Under this line are the records; write out word for word the part that begins at the line containing "index tip: (155, 466)" and ends at the line containing "index mcp: (251, 475)", and no more.

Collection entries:
::::::

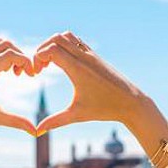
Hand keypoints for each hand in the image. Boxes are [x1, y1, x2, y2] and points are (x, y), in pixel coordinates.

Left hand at [0, 39, 36, 136]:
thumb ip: (16, 123)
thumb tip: (35, 133)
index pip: (10, 54)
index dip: (25, 62)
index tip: (31, 76)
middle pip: (6, 44)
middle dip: (19, 55)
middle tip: (22, 74)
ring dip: (10, 52)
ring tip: (12, 72)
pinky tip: (2, 70)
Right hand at [33, 32, 147, 134]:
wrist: (131, 102)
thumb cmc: (105, 109)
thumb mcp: (77, 115)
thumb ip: (56, 121)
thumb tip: (37, 131)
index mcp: (78, 69)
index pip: (51, 50)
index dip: (37, 58)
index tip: (36, 73)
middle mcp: (84, 57)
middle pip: (56, 38)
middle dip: (42, 49)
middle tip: (39, 67)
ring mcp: (91, 54)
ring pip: (67, 36)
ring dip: (53, 44)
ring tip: (49, 63)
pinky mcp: (95, 56)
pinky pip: (76, 40)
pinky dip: (64, 45)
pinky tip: (62, 62)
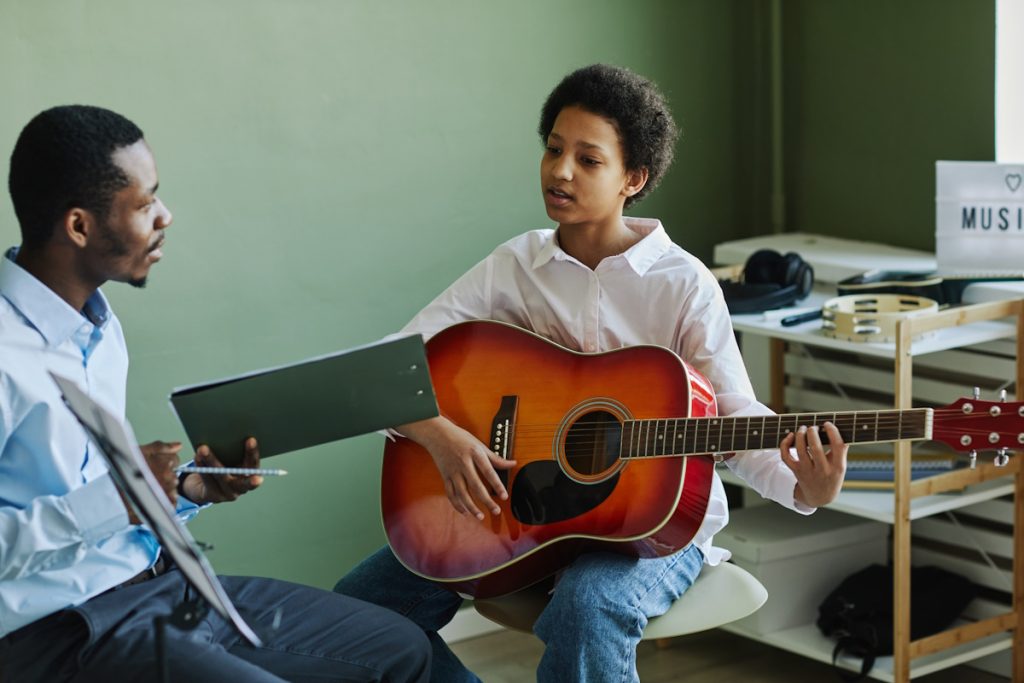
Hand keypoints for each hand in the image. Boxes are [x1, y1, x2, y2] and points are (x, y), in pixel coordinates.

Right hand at [118, 440, 182, 522]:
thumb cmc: (122, 473)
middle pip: (173, 474)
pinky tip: (151, 499)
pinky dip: (164, 502)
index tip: (155, 466)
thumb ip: (161, 447)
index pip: (175, 459)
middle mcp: (168, 477)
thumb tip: (178, 445)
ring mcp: (168, 492)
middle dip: (164, 476)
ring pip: (172, 488)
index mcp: (164, 463)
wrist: (112, 497)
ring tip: (147, 490)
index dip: (164, 462)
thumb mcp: (139, 452)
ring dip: (164, 489)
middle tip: (147, 479)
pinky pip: (171, 502)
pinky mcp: (165, 505)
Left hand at [180, 437, 262, 504]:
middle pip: (242, 472)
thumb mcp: (231, 460)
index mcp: (251, 475)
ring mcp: (228, 493)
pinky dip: (202, 467)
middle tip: (237, 447)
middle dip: (236, 459)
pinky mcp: (214, 496)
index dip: (252, 452)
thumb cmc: (223, 467)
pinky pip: (208, 480)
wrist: (207, 489)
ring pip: (221, 476)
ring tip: (203, 449)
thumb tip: (230, 431)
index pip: (254, 464)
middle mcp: (242, 487)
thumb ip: (234, 451)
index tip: (251, 439)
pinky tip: (197, 457)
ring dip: (211, 460)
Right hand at [398, 416, 516, 519]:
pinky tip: (465, 512)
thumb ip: (495, 457)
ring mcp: (453, 471)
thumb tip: (512, 463)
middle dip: (486, 501)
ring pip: (462, 493)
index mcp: (474, 454)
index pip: (488, 472)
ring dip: (471, 507)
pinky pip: (451, 494)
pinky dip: (457, 504)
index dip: (497, 485)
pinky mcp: (445, 477)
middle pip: (476, 486)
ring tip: (480, 516)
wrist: (437, 434)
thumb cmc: (460, 438)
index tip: (504, 496)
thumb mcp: (479, 444)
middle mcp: (463, 464)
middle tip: (495, 510)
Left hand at [780, 422, 847, 507]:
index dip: (832, 432)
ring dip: (800, 435)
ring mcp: (808, 471)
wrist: (820, 497)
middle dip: (812, 433)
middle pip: (815, 448)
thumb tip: (838, 427)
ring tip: (803, 428)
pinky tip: (790, 436)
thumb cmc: (832, 475)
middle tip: (813, 427)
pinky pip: (786, 456)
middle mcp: (822, 470)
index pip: (837, 446)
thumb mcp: (841, 466)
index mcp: (837, 467)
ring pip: (800, 450)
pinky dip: (785, 445)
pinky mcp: (796, 471)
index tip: (827, 424)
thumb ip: (840, 449)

::::::

(RESPONSE):
index tip: (155, 466)
thumb ip: (161, 447)
index pip: (175, 459)
middle mcp: (168, 477)
thumb tip: (178, 445)
ring mcp: (168, 492)
middle dip: (164, 476)
ring pip: (172, 488)
index mcp: (164, 463)
wrist: (112, 497)
ring tip: (147, 490)
index dip: (164, 462)
thumb mcp: (139, 452)
ring dip: (164, 489)
middle tip: (147, 479)
pinky pip: (171, 502)
pinky mcp: (165, 505)
Left hand at [180, 437, 262, 504]:
middle pip: (242, 472)
thumb mcp: (231, 460)
index mcp: (251, 475)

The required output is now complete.